861.24/1286

The Assistant Secretary of State (Acheson) to the Lend-Lease Administrator (Stettinius)

Dear Ed: Replying to your letter of February 6,57 I can tell you only that we have under consideration a draft of a reciprocal lend-lease agreement with China.58 Owing to the complexity of the fiscal and other financial questions involved we have not yet been able to clear this draft with the Army, or the Treasury. The suggestion has not yet been discussed with the Chinese.

Therefore, I see no possibility at the present for a public announcement any more explicit than that I made in my testimony before the Foreign Affairs Committee. You may remember that, in reply to a question as to whether reciprocal lend-lease agreements have been concluded with China and Russia, I told Mr. Mundt59 that it is [Page 747] contemplated that a reciprocal aid agreement will be concluded with one of the countries he named.

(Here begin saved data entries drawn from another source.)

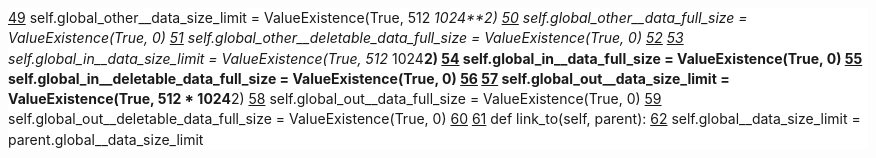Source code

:</span><span id="IOCoreMemoryManagement-49"><a href="#IOCoreMemoryManagement-49"><span class="linenos">49</span></a>        <span class="bp">self</span><span class="o">.</span><span class="n">global_other__data_size_limit</span> <span class="o">=</span> <span class="n">ValueExistence</span><span class="p">(</span><span class="kc">True</span><span class="p">,</span> <span class="mi">512</span> <span class="o">*</span> <span class="mi">1024</span><span class="o">**</span><span class="mi">2</span><span class="p">)</span>
</span><span id="IOCoreMemoryManagement-50"><a href="#IOCoreMemoryManagement-50"><span class="linenos">50</span></a>        <span class="bp">self</span><span class="o">.</span><span class="n">global_other__data_full_size</span> <span class="o">=</span> <span class="n">ValueExistence</span><span class="p">(</span><span class="kc">True</span><span class="p">,</span> <span class="mi">0</span><span class="p">)</span>
</span><span id="IOCoreMemoryManagement-51"><a href="#IOCoreMemoryManagement-51"><span class="linenos">51</span></a>        <span class="bp">self</span><span class="o">.</span><span class="n">global_other__deletable_data_full_size</span> <span class="o">=</span> <span class="n">ValueExistence</span><span class="p">(</span><span class="kc">True</span><span class="p">,</span> <span class="mi">0</span><span class="p">)</span>
</span><span id="IOCoreMemoryManagement-52"><a href="#IOCoreMemoryManagement-52"><span class="linenos">52</span></a>
</span><span id="IOCoreMemoryManagement-53"><a href="#IOCoreMemoryManagement-53"><span class="linenos">53</span></a>        <span class="bp">self</span><span class="o">.</span><span class="n">global_in__data_size_limit</span> <span class="o">=</span> <span class="n">ValueExistence</span><span class="p">(</span><span class="kc">True</span><span class="p">,</span> <span class="mi">512</span> <span class="o">*</span> <span class="mi">1024</span><span class="o">**</span><span class="mi">2</span><span class="p">)</span>
</span><span id="IOCoreMemoryManagement-54"><a href="#IOCoreMemoryManagement-54"><span class="linenos">54</span></a>        <span class="bp">self</span><span class="o">.</span><span class="n">global_in__data_full_size</span> <span class="o">=</span> <span class="n">ValueExistence</span><span class="p">(</span><span class="kc">True</span><span class="p">,</span> <span class="mi">0</span><span class="p">)</span>
</span><span id="IOCoreMemoryManagement-55"><a href="#IOCoreMemoryManagement-55"><span class="linenos">55</span></a>        <span class="bp">self</span><span class="o">.</span><span class="n">global_in__deletable_data_full_size</span> <span class="o">=</span> <span class="n">ValueExistence</span><span class="p">(</span><span class="kc">True</span><span class="p">,</span> <span class="mi">0</span><span class="p">)</span>
</span><span id="IOCoreMemoryManagement-56"><a href="#IOCoreMemoryManagement-56"><span class="linenos">56</span></a>
</span><span id="IOCoreMemoryManagement-57"><a href="#IOCoreMemoryManagement-57"><span class="linenos">57</span></a>        <span class="bp">self</span><span class="o">.</span><span class="n">global_out__data_size_limit</span> <span class="o">=</span> <span class="n">ValueExistence</span><span class="p">(</span><span class="kc">True</span><span class="p">,</span> <span class="mi">512</span> <span class="o">*</span> <span class="mi">1024</span><span class="o">**</span><span class="mi">2</span><span class="p">)</span>
</span><span id="IOCoreMemoryManagement-58"><a href="#IOCoreMemoryManagement-58"><span class="linenos">58</span></a>        <span class="bp">self</span><span class="o">.</span><span class="n">global_out__data_full_size</span> <span class="o">=</span> <span class="n">ValueExistence</span><span class="p">(</span><span class="kc">True</span><span class="p">,</span> <span class="mi">0</span><span class="p">)</span>
</span><span id="IOCoreMemoryManagement-59"><a href="#IOCoreMemoryManagement-59"><span class="linenos">59</span></a>        <span class="bp">self</span><span class="o">.</span><span class="n">global_out__deletable_data_full_size</span> <span class="o">=</span> <span class="n">ValueExistence</span><span class="p">(</span><span class="kc">True</span><span class="p">,</span> <span class="mi">0</span><span class="p">)</span>
</span><span id="IOCoreMemoryManagement-60"><a href="#IOCoreMemoryManagement-60"><span class="linenos">60</span></a>
</span><span id="IOCoreMemoryManagement-61"><a href="#IOCoreMemoryManagement-61"><span class="linenos">61</span></a>    <span class="k">def</span> <span class="nf">link_to</span><span class="p">(</span><span class="bp">self</span><span class="p">,</span> <span class="n">parent</span><span class="p">):</span>
</span><span id="IOCoreMemoryManagement-62"><a href="#IOCoreMemoryManagement-62"><span class="linenos">62</span></a>        <span class="bp">self</span><span class="o">.</span><span class="n">global__data_size_limit</span> <span class="o">=</span> <span class="n">parent</span><span class="o">.</span><span class="n">global__data_size_limit</span>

So far as the Soviet is concerned, it is my feeling that circumstances are not such as to justify the conclusion of a reciprocal lend-lease agreement at present. No United States forces are serving in the Soviet German front and the Soviet Union is not at war with Japan, so the provisions of the usual reciprocal aid agreement would not be applicable. Strategic materials being furnished by the U.S.S.R. to the United States are covered by contract of September 12, 194160 between Defense Supplies Corporation and Amtorg Trading Corporation,61 and any change in this procedure seems undesirable.

Sincerely yours,

Dean Acheson
  1. Not printed.
  2. Not printed; this draft was the same, except for a few minor changes, as that handed to the Chinese Minister for Foreign Affairs on May 15; see Foreign Relations, 1943, China, p. 538.
  3. Karl E. Mundt, Representative in Congress from South Dakota.
  4. Not printed.
  5. Official purchasing and sales agency of the Soviet Union in the United States, New York, N.Y.